At this word of Jesus, the whole picture became clearer. The deep waters stood for the wide world in which witness would be borne to Jesus. The disciples would be going out into it at Jesus’ word, with His authority. They would be facing what seemed humanly impossible, without any ability in themselves to fulfill their mission. And yet they would enjoy success beyond their wildest imaginings. They wouldn’t simply be fishing for people, trying to influence them, hoping to win them, watching and waiting. They would actually gather them in, in great numbers. Here was Jesus’ assurance to them that their missionary labors would not, could not, be in vain. He would create their ministry. He would make them to be fishers of men.

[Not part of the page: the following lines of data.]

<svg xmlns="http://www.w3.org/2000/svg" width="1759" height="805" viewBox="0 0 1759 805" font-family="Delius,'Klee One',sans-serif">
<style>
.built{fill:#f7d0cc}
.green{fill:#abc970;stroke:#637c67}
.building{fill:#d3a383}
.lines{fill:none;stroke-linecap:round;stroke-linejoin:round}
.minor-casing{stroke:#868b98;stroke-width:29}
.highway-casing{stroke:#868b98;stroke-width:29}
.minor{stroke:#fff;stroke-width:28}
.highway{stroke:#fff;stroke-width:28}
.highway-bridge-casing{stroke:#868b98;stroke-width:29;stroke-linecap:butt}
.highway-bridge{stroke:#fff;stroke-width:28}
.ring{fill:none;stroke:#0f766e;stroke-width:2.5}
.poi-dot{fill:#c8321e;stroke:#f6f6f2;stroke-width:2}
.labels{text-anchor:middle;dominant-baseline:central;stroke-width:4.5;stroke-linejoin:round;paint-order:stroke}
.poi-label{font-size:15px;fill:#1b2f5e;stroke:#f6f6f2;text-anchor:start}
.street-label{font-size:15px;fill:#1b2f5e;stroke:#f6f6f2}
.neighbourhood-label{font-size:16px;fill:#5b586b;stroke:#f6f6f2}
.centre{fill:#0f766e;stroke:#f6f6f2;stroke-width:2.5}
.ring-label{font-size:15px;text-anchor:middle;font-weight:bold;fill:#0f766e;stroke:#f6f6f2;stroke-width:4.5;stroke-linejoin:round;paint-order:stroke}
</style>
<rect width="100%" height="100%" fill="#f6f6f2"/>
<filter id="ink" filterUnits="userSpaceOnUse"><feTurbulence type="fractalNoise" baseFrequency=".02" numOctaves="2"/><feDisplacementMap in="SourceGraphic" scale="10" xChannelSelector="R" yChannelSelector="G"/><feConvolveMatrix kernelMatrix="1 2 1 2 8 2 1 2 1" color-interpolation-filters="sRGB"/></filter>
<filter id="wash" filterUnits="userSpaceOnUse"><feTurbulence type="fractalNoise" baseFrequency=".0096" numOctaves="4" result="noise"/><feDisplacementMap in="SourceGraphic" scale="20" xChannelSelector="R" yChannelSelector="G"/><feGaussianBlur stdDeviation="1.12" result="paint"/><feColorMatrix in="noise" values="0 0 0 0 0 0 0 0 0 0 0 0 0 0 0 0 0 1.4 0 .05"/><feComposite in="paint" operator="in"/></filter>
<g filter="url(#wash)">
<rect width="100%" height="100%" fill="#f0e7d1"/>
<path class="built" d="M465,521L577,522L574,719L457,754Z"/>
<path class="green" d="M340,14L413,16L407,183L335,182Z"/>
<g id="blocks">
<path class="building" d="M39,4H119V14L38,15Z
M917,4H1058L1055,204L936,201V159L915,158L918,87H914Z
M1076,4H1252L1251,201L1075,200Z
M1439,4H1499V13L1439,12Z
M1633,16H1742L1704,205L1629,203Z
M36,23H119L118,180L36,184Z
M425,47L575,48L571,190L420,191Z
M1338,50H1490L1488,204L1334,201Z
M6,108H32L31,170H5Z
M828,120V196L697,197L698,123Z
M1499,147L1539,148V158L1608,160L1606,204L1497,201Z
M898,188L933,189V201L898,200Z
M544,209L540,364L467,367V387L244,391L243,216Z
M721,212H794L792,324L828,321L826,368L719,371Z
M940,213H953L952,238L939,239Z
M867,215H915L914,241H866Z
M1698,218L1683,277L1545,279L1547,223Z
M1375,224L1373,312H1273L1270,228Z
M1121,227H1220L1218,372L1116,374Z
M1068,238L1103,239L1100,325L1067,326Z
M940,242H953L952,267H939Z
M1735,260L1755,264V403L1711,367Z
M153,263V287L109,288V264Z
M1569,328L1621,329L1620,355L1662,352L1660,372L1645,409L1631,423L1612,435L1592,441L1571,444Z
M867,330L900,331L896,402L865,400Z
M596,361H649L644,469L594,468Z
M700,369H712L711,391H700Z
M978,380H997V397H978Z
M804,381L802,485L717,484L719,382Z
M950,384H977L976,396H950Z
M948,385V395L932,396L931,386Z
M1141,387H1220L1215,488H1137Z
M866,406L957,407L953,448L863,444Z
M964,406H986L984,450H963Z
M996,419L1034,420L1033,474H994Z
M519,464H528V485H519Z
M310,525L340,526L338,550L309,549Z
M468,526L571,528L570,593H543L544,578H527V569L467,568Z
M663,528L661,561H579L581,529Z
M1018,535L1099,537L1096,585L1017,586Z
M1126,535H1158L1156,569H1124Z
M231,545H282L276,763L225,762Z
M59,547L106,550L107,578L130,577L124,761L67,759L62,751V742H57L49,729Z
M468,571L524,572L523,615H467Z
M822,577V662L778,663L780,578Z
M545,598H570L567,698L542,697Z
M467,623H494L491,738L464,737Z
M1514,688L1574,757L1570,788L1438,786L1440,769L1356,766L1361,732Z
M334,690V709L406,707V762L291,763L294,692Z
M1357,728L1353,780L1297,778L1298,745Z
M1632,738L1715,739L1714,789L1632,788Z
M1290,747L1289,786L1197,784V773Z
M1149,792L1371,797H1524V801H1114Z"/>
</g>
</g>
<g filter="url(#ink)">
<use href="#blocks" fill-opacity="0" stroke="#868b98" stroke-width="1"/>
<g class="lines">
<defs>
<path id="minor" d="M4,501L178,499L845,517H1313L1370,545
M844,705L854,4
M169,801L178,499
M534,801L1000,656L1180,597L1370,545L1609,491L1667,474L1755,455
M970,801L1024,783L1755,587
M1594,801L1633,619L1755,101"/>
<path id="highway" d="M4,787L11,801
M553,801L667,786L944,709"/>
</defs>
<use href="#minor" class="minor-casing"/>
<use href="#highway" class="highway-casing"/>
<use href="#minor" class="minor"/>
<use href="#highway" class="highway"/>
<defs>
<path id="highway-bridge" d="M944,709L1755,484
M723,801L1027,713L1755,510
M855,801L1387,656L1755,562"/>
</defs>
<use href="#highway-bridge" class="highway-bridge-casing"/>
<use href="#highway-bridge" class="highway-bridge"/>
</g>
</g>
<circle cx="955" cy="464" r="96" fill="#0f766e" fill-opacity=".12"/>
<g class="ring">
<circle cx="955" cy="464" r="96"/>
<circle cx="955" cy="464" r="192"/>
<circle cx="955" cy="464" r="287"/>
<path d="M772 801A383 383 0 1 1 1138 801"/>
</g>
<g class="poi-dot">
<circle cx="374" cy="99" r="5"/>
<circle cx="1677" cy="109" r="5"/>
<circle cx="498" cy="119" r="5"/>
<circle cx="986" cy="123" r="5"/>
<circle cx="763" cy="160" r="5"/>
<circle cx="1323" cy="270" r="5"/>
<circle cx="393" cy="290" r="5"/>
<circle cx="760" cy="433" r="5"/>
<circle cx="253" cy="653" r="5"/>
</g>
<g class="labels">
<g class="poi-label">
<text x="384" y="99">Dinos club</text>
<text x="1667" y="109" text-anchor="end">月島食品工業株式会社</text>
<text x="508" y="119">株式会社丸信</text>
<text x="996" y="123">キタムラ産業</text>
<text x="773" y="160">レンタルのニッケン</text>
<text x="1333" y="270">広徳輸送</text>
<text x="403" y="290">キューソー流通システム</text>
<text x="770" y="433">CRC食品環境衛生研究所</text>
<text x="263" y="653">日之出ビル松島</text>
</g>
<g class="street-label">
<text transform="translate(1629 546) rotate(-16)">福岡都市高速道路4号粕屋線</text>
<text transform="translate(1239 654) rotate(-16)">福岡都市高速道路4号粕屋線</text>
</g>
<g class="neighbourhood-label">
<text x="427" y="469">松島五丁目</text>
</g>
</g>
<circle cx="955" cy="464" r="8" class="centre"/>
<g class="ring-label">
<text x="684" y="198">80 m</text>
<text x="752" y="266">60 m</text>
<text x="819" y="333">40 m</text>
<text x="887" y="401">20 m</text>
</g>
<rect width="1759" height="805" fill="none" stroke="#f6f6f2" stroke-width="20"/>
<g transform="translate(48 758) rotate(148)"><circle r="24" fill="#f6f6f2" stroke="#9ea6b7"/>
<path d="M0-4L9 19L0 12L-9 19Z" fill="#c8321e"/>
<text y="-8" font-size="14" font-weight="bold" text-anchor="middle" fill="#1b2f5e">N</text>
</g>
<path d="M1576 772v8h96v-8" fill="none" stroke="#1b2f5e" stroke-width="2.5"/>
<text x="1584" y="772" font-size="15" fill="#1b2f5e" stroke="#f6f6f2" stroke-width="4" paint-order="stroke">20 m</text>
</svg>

But how would this come about? What would they need to do? How would they be equipped? It was all very simple, apparently. Hearing this word of commissioning and promise, they brought their boats back to the land, left everything, we read, and followed Him. They needed to be free, apparently, of their other entanglements so as to be totally available to Jesus for the task. They needed to listen to His word, walk in His fellowship, to follow His lead. They needed to throw in their lot with Him, to become entirely His. Then He would do the rest. And, friends, that’s still a promise for us.

Jesus today is still making Himself known to people, still calling them to trust and follow Him, still sending them forth and making their labors fruitful.

And what a great multitude, friends, have already been gathered in! They number in the hundreds of millions all around the world. And all those Jesus brings in, He wants to send out again to be His witnesses. For them too, success is certain. Their labors and sufferings, their toils and tears, their preaching the gospel and seeking the lost, none of that will ever be in vain. When Jesus says, “Go fish,” it’s not like the message of that child’s game. It doesn’t mean, as it does there, that we’re disappointed, that our efforts are fruitless, that we come back empty, that we have to look elsewhere. No, when Jesus says it, the joyful word is, “From now on you will be catching people.” May it be so.